= Henrik Frystyk Nielsen =

Danish engineer and computer scientist

Henrik Frystyk Nielsen (born 1969) is a Danish engineer and computer scientist. He is best known for his pioneering work on the World Wide Web and subsequent work on computer network protocols.

==Biography==
Henrik Frystyk Nielsen was born 1 August 1969 in Copenhagen, Denmark.

Frystyk Nielsen received a master's degree in Engineering of Telecommunications from Aalborg University in Denmark in August 1994.

Frystyk Nielsen's Web work began at CERN, when he became Tim Berners-Lee's first graduate student, and shared an office with Håkon Wium Lie, the co-inventor of Cascading Style Sheets. They developed together the Arena web browser.
It was at this time he began work with Berners-Lee, and later joined Roy Fielding et al.
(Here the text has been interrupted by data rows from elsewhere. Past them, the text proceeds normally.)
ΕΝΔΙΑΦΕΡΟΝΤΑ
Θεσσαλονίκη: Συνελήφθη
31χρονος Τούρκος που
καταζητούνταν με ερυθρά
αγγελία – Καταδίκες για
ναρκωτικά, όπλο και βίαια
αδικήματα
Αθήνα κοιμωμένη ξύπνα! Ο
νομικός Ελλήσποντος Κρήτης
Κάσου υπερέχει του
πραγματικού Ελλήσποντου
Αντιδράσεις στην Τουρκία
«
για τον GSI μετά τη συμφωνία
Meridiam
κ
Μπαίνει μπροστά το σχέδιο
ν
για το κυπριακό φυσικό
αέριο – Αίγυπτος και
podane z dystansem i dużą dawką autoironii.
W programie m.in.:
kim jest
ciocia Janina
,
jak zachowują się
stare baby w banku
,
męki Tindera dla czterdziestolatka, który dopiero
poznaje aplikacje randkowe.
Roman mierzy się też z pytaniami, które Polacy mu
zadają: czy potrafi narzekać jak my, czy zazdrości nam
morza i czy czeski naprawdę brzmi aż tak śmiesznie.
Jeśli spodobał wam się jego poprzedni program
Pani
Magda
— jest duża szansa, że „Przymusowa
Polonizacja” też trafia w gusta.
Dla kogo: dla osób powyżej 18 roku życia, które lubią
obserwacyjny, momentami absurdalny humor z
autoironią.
Frystyk Nielsen was invited by Berners-Lee to join the technical staff of the newly formed World Wide Web Consortium (W3C) in 1994. He joined the staff of W3C in March 1995, and continued work on HTTP and other Web protocol topics such as the Line Mode Browser and libwww.

Frystyk Nielsen was one of the principal authors of the Hypertext Transfer Protocol (HTTP) specifications, published in 1996.
He then managed the development of a "next generation" called HTTP 1.1, published in 1999.
He left W3C in July 1999.

Frystyk Nielsen joined the staff of Microsoft in August 1999, and began work on SOAP 1.1. Previous versions of SOAP had been proposed as an XML-based object serialization protocol, such as XML-RPC but through the input of Frystyk Nielsen, Noah Mendelsohn, and others, SOAP 1.1 grew into a lightweight message-oriented protocol for exchanging semi-structured information in a highly decentralized environment.
In 2000, Frystyk Nielsen joined as an editor the standardizing effort of SOAP within the W3C XML Protocol Working Group which eventually became SOAP 1.2.
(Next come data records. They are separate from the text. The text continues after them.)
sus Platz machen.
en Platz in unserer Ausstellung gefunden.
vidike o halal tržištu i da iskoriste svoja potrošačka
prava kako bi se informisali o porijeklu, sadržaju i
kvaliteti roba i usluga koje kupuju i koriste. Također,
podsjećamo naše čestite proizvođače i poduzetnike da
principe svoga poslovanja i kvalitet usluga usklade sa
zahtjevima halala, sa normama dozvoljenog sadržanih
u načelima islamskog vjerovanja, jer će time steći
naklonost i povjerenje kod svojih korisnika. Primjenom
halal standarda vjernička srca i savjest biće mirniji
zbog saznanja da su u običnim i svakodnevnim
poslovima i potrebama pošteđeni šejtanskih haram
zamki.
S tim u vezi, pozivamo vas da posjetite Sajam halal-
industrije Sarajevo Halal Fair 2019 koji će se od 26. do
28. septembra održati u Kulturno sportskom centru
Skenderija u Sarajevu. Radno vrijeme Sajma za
In 2003, Frystyk Nielsen started an incubation project together with George Chrysanthakopoulos focusing on providing a new Web-oriented application model and associated programming model suited for highly concurrent and distributed environments. An output of the incubation is DSSP, a SOAP-based protocol that augments the Web and HTTP model with structured data manipulation and event notifications. By the end of 2005, the incubation moved into productization as Frystyk Nielsen and Chrysanthakopoulos joined the newly formed Microsoft Robotics Group. In June 2006 the first version of the Microsoft Robotics Studio shipped to the public. Frystyk Nielsen is currently the Principal Architect at Applied AI team at Microsoft, working on bringing AI to the edge.